■ **Exercise data**:
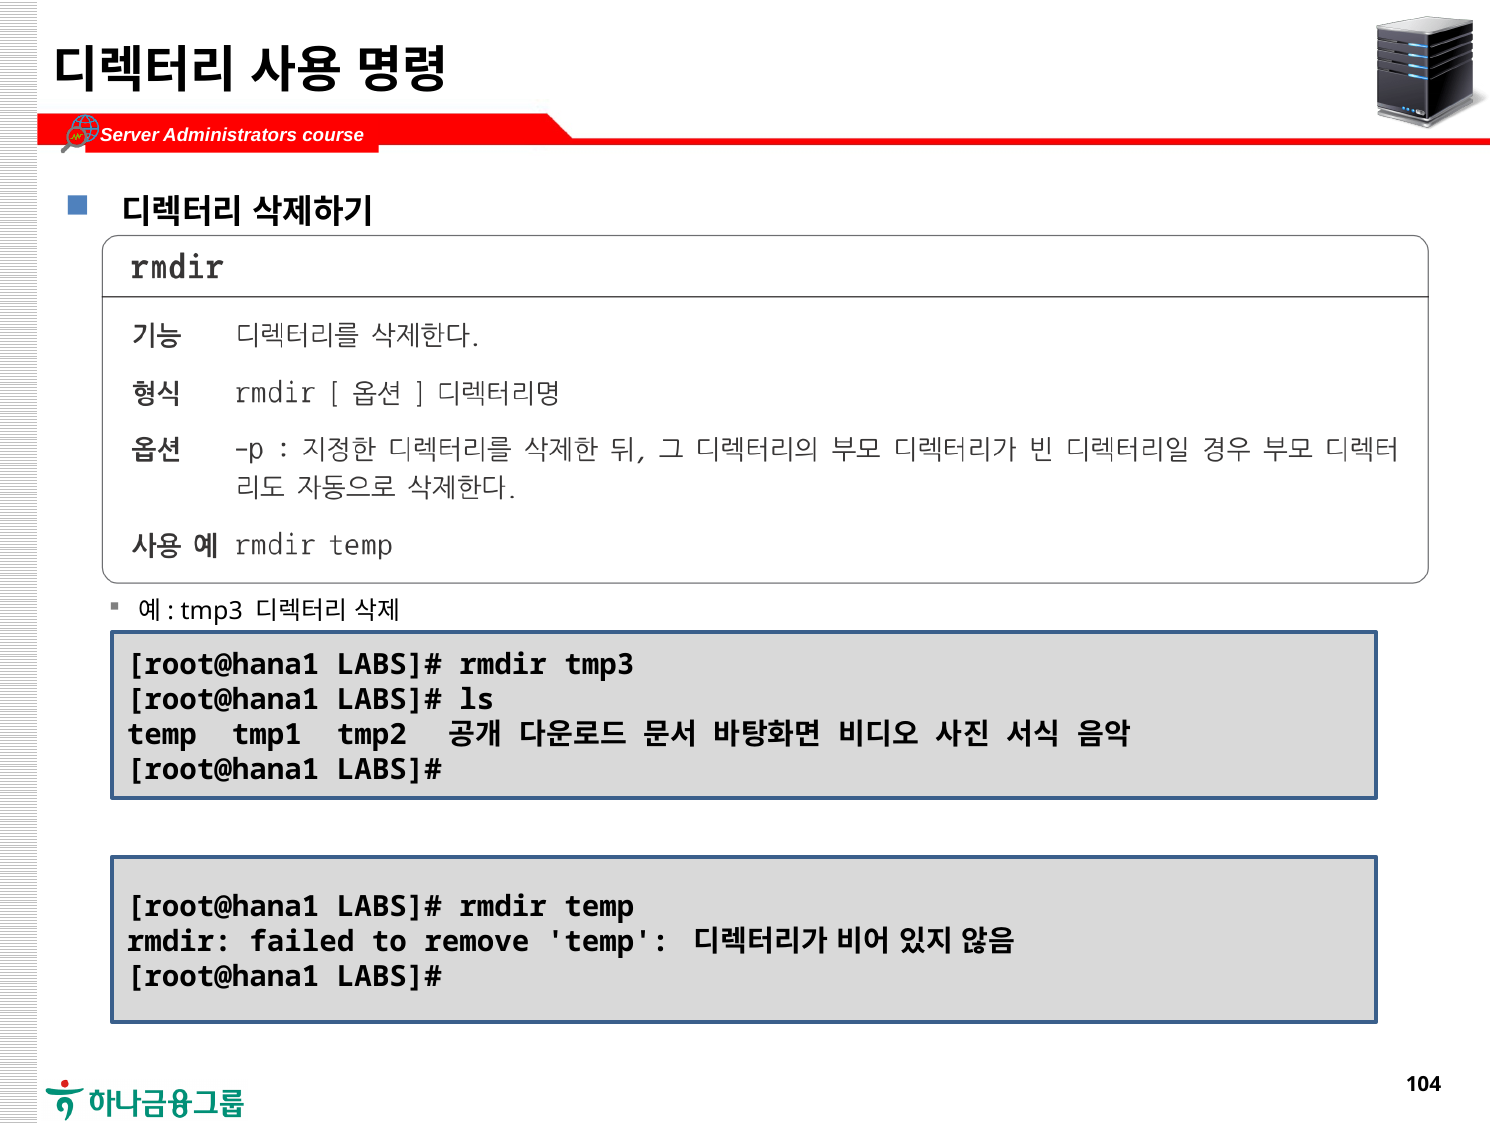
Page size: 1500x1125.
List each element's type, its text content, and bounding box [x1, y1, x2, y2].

text_box [root@hana1 LABS]# rmdir temp rmdir: failed to remove 'temp': 디렉터리가 비어 있지 않음 [root@hana1 LABS]# [110, 855, 1378, 1024]
text_box [root@hana1 LABS]# rmdir tmp3 [root@hana1 LABS]# ls temp tmp1 tmp2 공개 다운로드 문서 바탕화면 비디오 사진 서식 음악 [root@hana1 LABS]# [110, 630, 1378, 800]
list 디렉터리 삭제하기 예: tmp3 디렉터리 삭제 디렉터리가 비어있지 않으면 삭제 불가 [50, 162, 1425, 1038]
picture [41, 1079, 248, 1121]
picture [100, 234, 1431, 586]
title 디렉터리 사용 명령 [37, 22, 1425, 113]
picture [38, 7, 1495, 167]
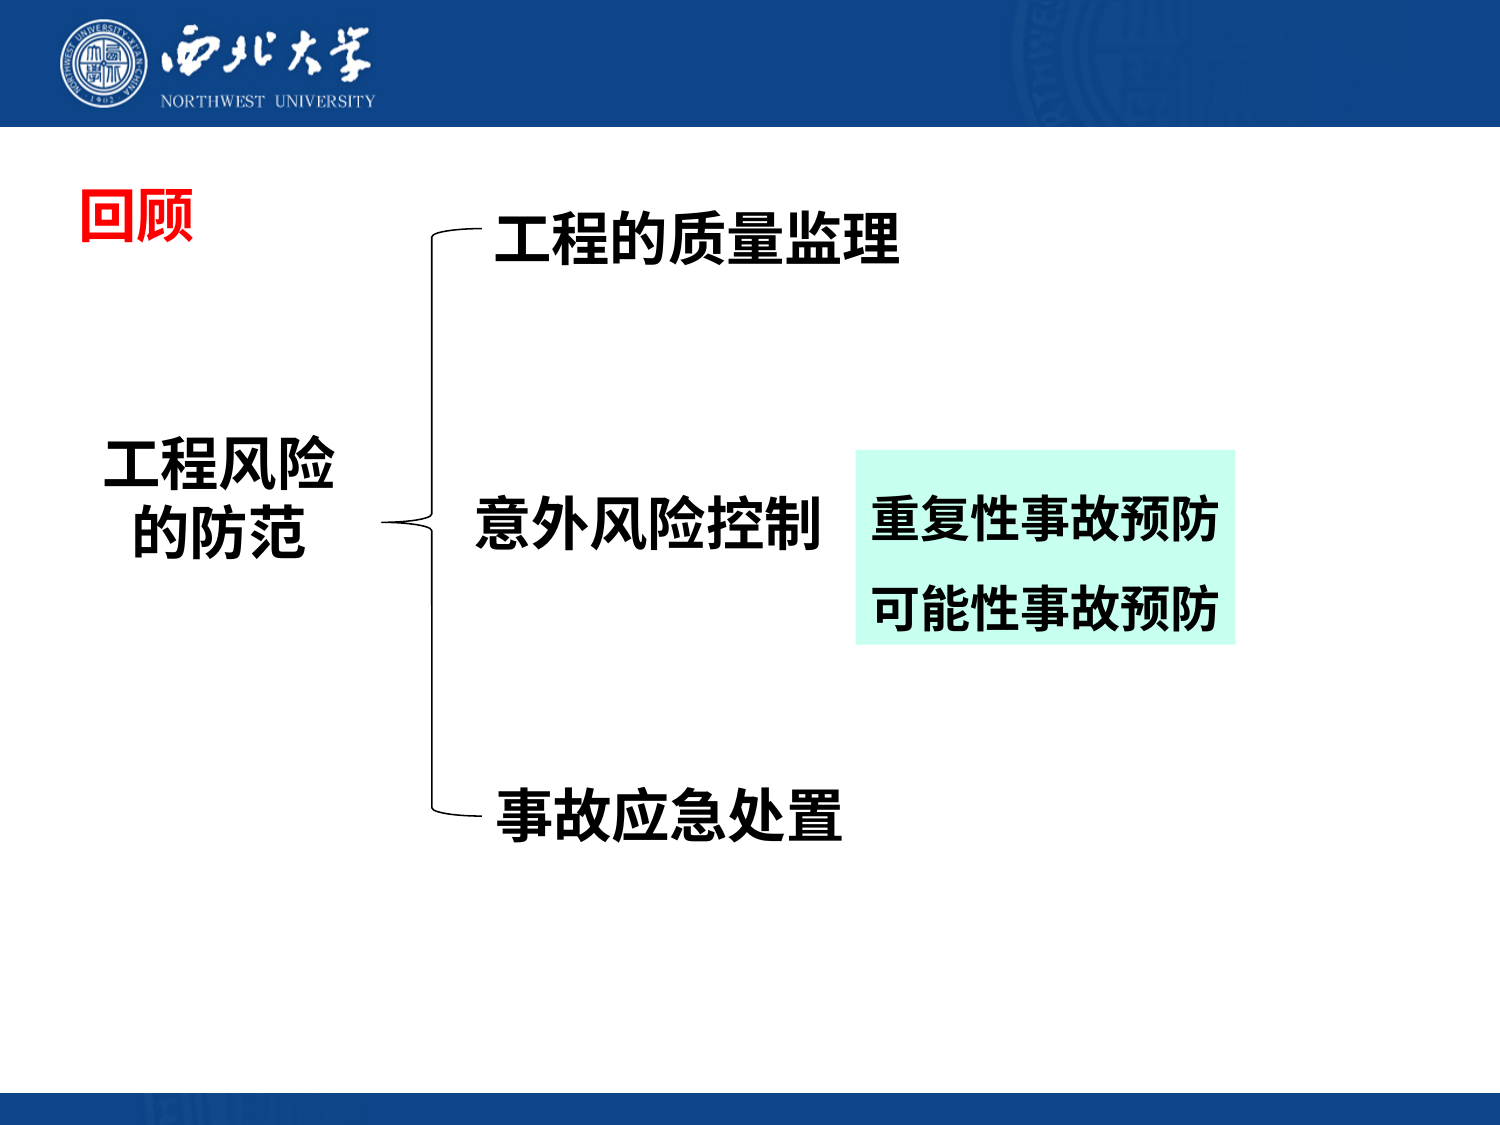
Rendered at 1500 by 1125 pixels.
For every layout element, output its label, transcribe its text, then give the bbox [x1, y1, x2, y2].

picture [0, 1093, 1500, 1125]
text_box 回顾 [63, 171, 210, 257]
text_box 意外风险控制 [482, 479, 838, 565]
text_box [381, 227, 482, 817]
text_box 工程风险 的防范 [87, 419, 351, 574]
text_box 事故应急处置 [480, 771, 860, 857]
text_box 重复性事故预防 可能性事故预防 [855, 449, 1236, 645]
picture [0, 0, 1500, 127]
text_box 工程的质量监理 [478, 194, 916, 280]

■ **Problem to work on**:
Please reproduce the listing exactly, leaving out any pictures.

■ **Response box**:
Page size: 1500x1125.
List each element's type, its text content, and bounding box [x1, y1, x2, y2].

text_box [root@hana1 LABS]# rmdir temp rmdir: failed to remove 'temp': 디렉터리가 비어 있지 않음 [root@hana1 LABS]# [110, 855, 1378, 1024]
text_box [root@hana1 LABS]# rmdir tmp3 [root@hana1 LABS]# ls temp tmp1 tmp2 공개 다운로드 문서 바탕화면 비디오 사진 서식 음악 [root@hana1 LABS]# [110, 630, 1378, 800]
list 디렉터리 삭제하기 예: tmp3 디렉터리 삭제 디렉터리가 비어있지 않으면 삭제 불가 [50, 162, 1425, 1038]
picture [41, 1079, 248, 1121]
picture [100, 234, 1431, 586]
title 디렉터리 사용 명령 [37, 22, 1425, 113]
picture [38, 7, 1495, 167]
Rendered at 1500 by 1125 pixels.
For every layout element, output its label, transcribe its text, then give the bbox [x1, y1, x2, y2].

picture [0, 1093, 1500, 1125]
text_box 回顾 [63, 171, 210, 257]
text_box 意外风险控制 [482, 479, 838, 565]
text_box [381, 227, 482, 817]
text_box 工程风险 的防范 [87, 419, 351, 574]
text_box 事故应急处置 [480, 771, 860, 857]
text_box 重复性事故预防 可能性事故预防 [855, 449, 1236, 645]
picture [0, 0, 1500, 127]
text_box 工程的质量监理 [478, 194, 916, 280]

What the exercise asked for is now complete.